**Goal of the exercise:**
The entire listing below is to be transcribed without a single slip.

[Opening Data block section]

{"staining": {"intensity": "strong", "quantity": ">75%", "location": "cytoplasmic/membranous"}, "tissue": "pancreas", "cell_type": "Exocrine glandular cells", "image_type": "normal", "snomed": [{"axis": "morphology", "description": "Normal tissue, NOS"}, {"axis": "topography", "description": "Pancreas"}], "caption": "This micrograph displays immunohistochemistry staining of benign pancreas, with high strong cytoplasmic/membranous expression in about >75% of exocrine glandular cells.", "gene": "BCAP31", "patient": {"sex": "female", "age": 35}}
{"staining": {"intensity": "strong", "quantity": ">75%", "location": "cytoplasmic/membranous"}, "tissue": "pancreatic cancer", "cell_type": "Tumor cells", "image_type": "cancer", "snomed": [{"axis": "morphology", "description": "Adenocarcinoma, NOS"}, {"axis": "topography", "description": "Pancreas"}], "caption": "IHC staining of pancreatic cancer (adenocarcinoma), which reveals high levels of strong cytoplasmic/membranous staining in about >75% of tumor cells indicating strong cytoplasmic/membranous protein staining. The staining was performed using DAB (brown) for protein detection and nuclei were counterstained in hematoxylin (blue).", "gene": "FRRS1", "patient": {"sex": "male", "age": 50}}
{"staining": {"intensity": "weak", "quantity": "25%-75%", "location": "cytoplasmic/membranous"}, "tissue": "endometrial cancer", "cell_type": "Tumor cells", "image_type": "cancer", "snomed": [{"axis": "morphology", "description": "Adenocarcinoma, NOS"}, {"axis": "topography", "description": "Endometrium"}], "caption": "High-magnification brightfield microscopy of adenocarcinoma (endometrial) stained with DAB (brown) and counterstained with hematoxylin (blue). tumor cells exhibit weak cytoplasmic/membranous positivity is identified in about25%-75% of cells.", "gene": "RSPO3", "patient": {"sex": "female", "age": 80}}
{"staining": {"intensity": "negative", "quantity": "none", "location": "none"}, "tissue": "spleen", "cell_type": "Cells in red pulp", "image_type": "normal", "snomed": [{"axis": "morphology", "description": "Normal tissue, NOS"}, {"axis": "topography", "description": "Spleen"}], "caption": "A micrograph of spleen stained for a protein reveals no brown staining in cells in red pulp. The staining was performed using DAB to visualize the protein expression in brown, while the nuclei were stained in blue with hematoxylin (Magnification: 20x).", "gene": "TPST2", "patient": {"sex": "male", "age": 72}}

[Closing Data block section]

**Written response:**
{"staining": {"intensity": "strong", "quantity": ">75%", "location": "cytoplasmic/membranous"}, "tissue": "pancreas", "cell_type": "Exocrine glandular cells", "image_type": "normal", "snomed": [{"axis": "morphology", "description": "Normal tissue, NOS"}, {"axis": "topography", "description": "Pancreas"}], "caption": "This micrograph displays immunohistochemistry staining of benign pancreas, with high strong cytoplasmic/membranous expression in about >75% of exocrine glandular cells.", "gene": "BCAP31", "patient": {"sex": "female", "age": 35}}
{"staining": {"intensity": "strong", "quantity": ">75%", "location": "cytoplasmic/membranous"}, "tissue": "pancreatic cancer", "cell_type": "Tumor cells", "image_type": "cancer", "snomed": [{"axis": "morphology", "description": "Adenocarcinoma, NOS"}, {"axis": "topography", "description": "Pancreas"}], "caption": "IHC staining of pancreatic cancer (adenocarcinoma), which reveals high levels of strong cytoplasmic/membranous staining in about >75% of tumor cells indicating strong cytoplasmic/membranous protein staining. The staining was performed using DAB (brown) for protein detection and nuclei were counterstained in hematoxylin (blue).", "gene": "FRRS1", "patient": {"sex": "male", "age": 50}}
{"staining": {"intensity": "weak", "quantity": "25%-75%", "location": "cytoplasmic/membranous"}, "tissue": "endometrial cancer", "cell_type": "Tumor cells", "image_type": "cancer", "snomed": [{"axis": "morphology", "description": "Adenocarcinoma, NOS"}, {"axis": "topography", "description": "Endometrium"}], "caption": "High-magnification brightfield microscopy of adenocarcinoma (endometrial) stained with DAB (brown) and counterstained with hematoxylin (blue). tumor cells exhibit weak cytoplasmic/membranous positivity is identified in about25%-75% of cells.", "gene": "RSPO3", "patient": {"sex": "female", "age": 80}}
{"staining": {"intensity": "negative", "quantity": "none", "location": "none"}, "tissue": "spleen", "cell_type": "Cells in red pulp", "image_type": "normal", "snomed": [{"axis": "morphology", "description": "Normal tissue, NOS"}, {"axis": "topography", "description": "Spleen"}], "caption": "A micrograph of spleen stained for a protein reveals no brown staining in cells in red pulp. The staining was performed using DAB to visualize the protein expression in brown, while the nuclei were stained in blue with hematoxylin (Magnification: 20x).", "gene": "TPST2", "patient": {"sex": "male", "age": 72}}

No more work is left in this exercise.